Ya oscurecía en la universidad cuando todos entraron en la rectoría. Habían pasado once horas de encierro. Vitalino Girón fue el primero en hablar con Meyer. Se llegó a un acuerdo. En la próxima sesión ordinaria del Consejo, que se celebraría en siete días, el miércoles 25 de julio, se incluiría dentro de la agenda los planteamientos de los trabajadores, y se recibiría de nuevo al comité ejecutivo del sindicato. Los trabajadores debían retirarse de las puertas de la rectoría. Todos estuvieron de acuerdo. Los compañeros se dispersaron.

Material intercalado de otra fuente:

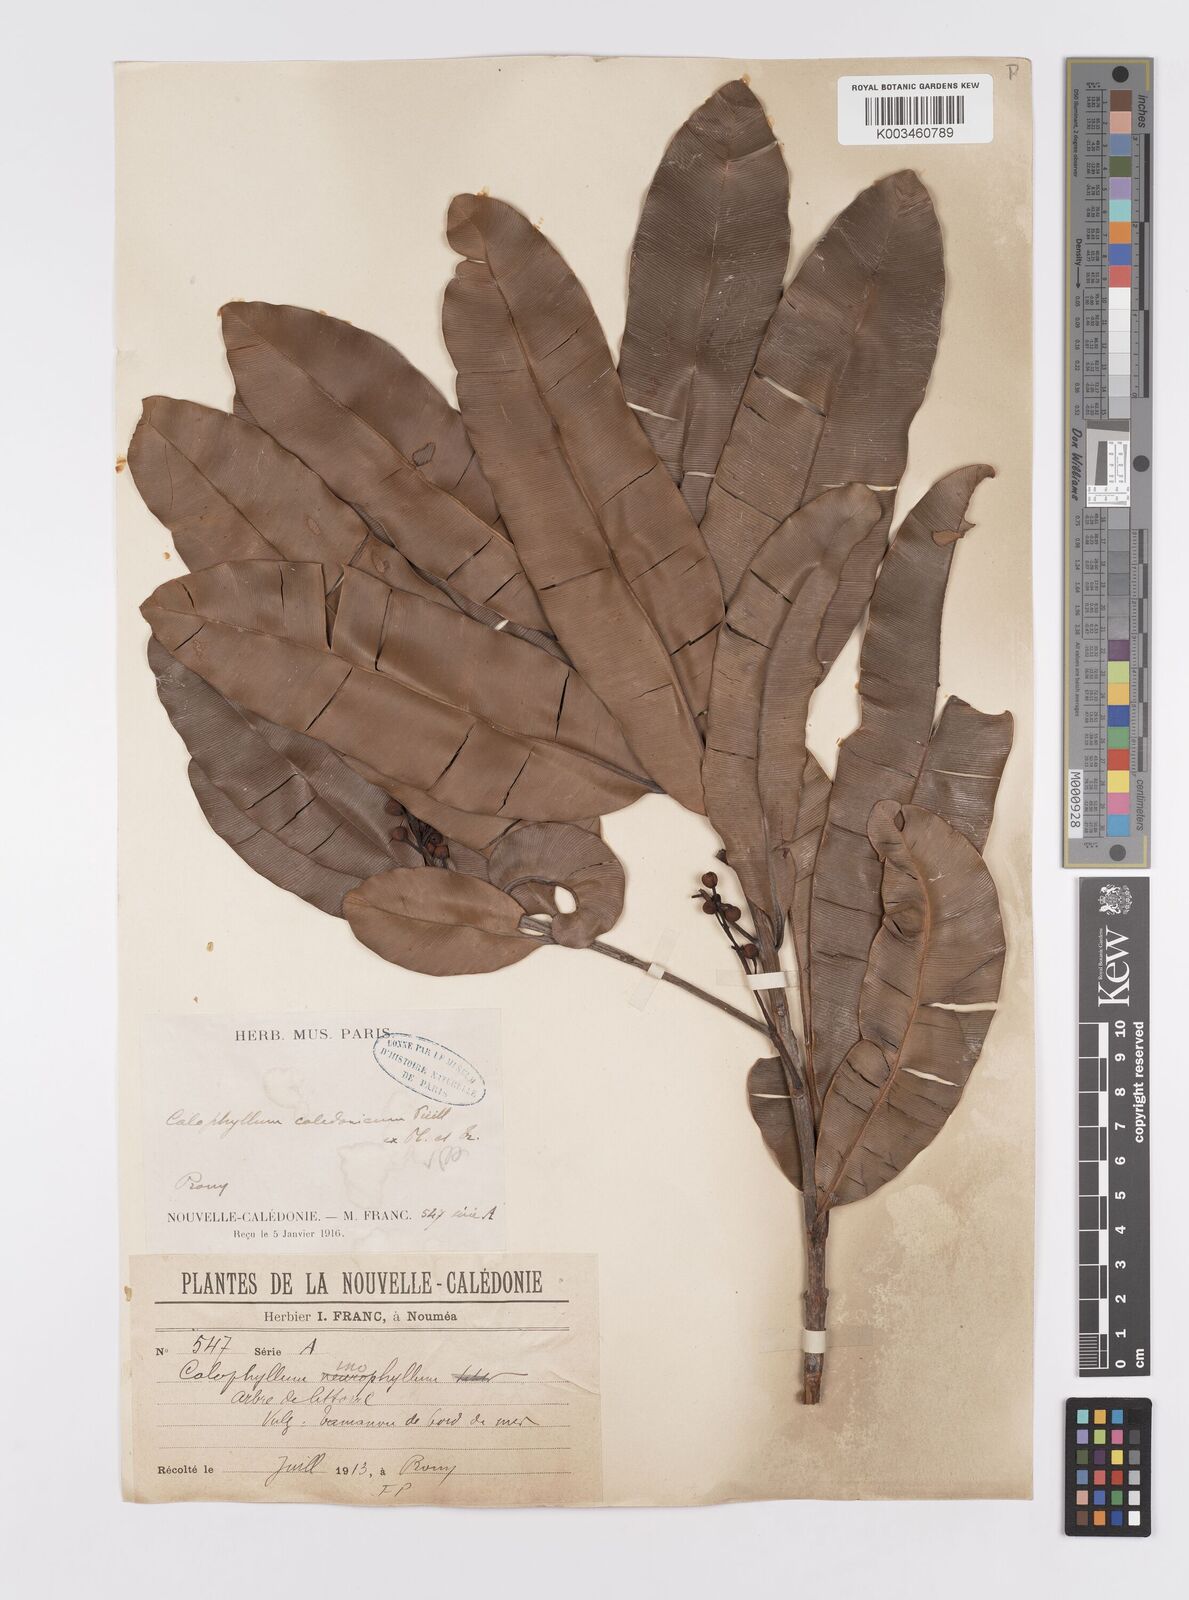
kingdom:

Paulina Pineda y Vitalino Girón se había conocido a principios de los setenta, en una casa de seguridad del Partido. Ella nunca supo entonces su nombre. Tiempo más tarde se reencontraron en la universidad y no se dijeron nada. No hizo falta. Los dos sabían dónde estaba cada uno.
Unas semanas antes del encierro en la rectoría, Vitalino Girón había ido a buscar a Paulina Pineda con unos papeles en la mano. Los documentos contenían información financiera de la universidad que era vital para que el sindicato pudiera argumentar que existían fondos para una subida salarial.
–Los leés y los desaparecés –le dijo el decano.